Meeting in LA


  1. Looks nice.

  2. Matthew Lickona says

    That's what LA is all about.

  3. Rufus McCain says

    That's what Spokane is all about, too.

  4. cubeland mystic says

    Why are you in LA? There's a meeting and you are there. Why?

    It's not easy for a father of five or six kids to just drive up to LA. Unless you flew. Did you fly? Who paid for it and why?

    Who's buying lunch and where?

  5. Matthew Lickona says

    Spokane in a landslide!


    I go up to LA for meetings now and then.

    Nothing ever comes of it, so I try not to yammer too much. I'm good at getting in the door, not so good at closing the deal.

    We'll see.

    I drove. There was no lunch. Got a flat trying to get back on the highway to go home. Long day.

  6. Read – or reread the section on Conrad's "bad day" in Man in Full – and you'll feel better.

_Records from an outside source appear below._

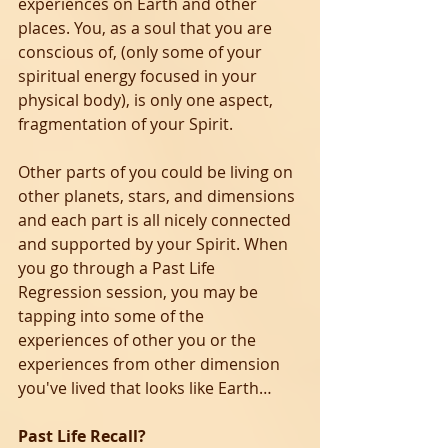
experiences on Earth and other 
places. You, as a soul that you are 
conscious of, (only some of your 
spiritual energy focused in your 
physical body), is only one aspect, 
fragmentation of your Spirit. 
Other parts of you could be living on 
other planets, stars, and dimensions 
and each part is all nicely connected 
and supported by your Spirit. When 
you go through a Past Life 
Regression session, you may be 
tapping into some of the 
experiences of other you or the 
experiences from other dimension 
you've lived that looks like Earth…
Past Life Recall?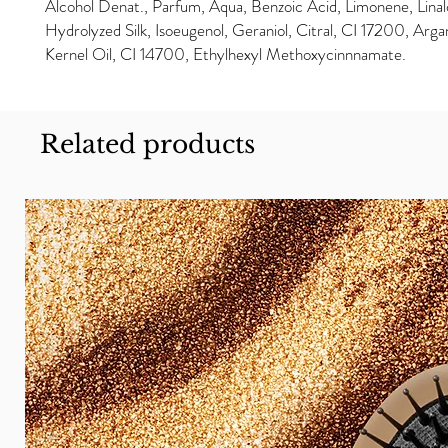
Alcohol Denat., Parfum, Aqua, Benzoic Acid, Limonene, Linal
Hydrolyzed Silk, Isoeugenol, Geraniol, Citral, CI 17200, Arga
Kernel Oil, CI 14700, Ethylhexyl Methoxycinnnamate.
Related products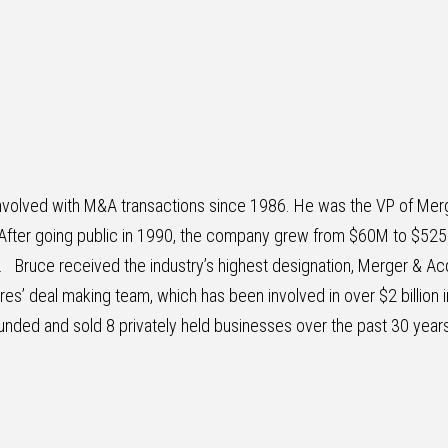
 involved with M&A transactions since 1986. He was the VP of Merg
After going public in 1990, the company grew from $60M to $52
5. Bruce received the industry’s highest designation, Merger & Acq
ures’ deal making team, which has been involved in over $2 billion 
unded and sold 8 privately held businesses over the past 30 years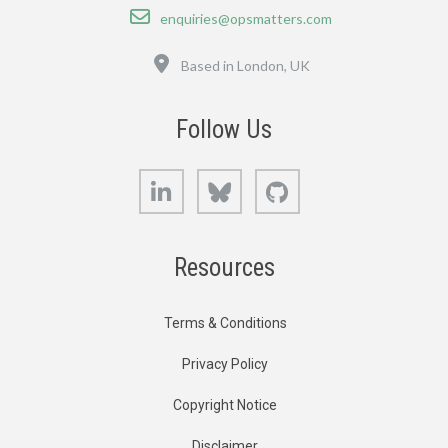
Email
enquiries@opsmatters.com
Location
Based in London, UK
Follow Us
LinkedIn
Bluesky
GitHub
Resources
Terms & Conditions
Privacy Policy
Copyright Notice
Disclaimer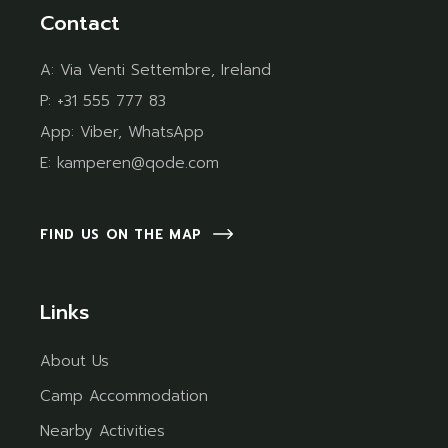
Contact
A:
Via Venti Settembre, Ireland
P:
+31 555 777 83
App:
Viber
,
WhatsApp
E:
kamperen@qode.com
FIND US ON THE MAP
Links
About Us
Camp Accommodation
Nearby Activities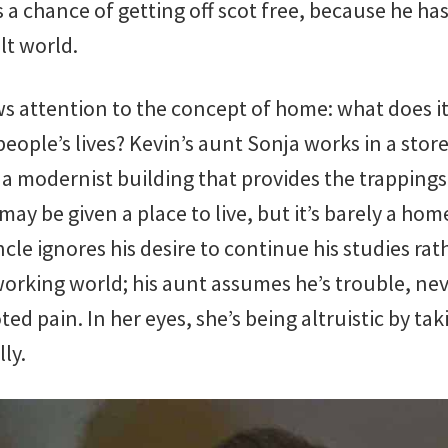
 chance of getting off scot free, because he has
lt world.
raws attention to the concept of home: what does
people’s lives? Kevin’s aunt Sonja works in a store
 a modernist building that provides the trappings
may be given a place to live, but it’s barely a hom
uncle ignores his desire to continue his studies ra
working world; his aunt assumes he’s trouble, ne
ted pain. In her eyes, she’s being altruistic by ta
ly.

    Then have a high octane cocktail and forget everything up to but not including the moment you walked in the door of your house.


  7. Jonathan Webb says

    Was it for a TV or movie deal? Did you eat a white egg omelet? Pick at it.

  8. Southern Expat says

    It's really too bad we haven't gotten around to purchasing the corporate jet. Would give you more time for omelet-picking, less time on the road.

  9. Rufus McCain says

    I've been looking on Craigslist.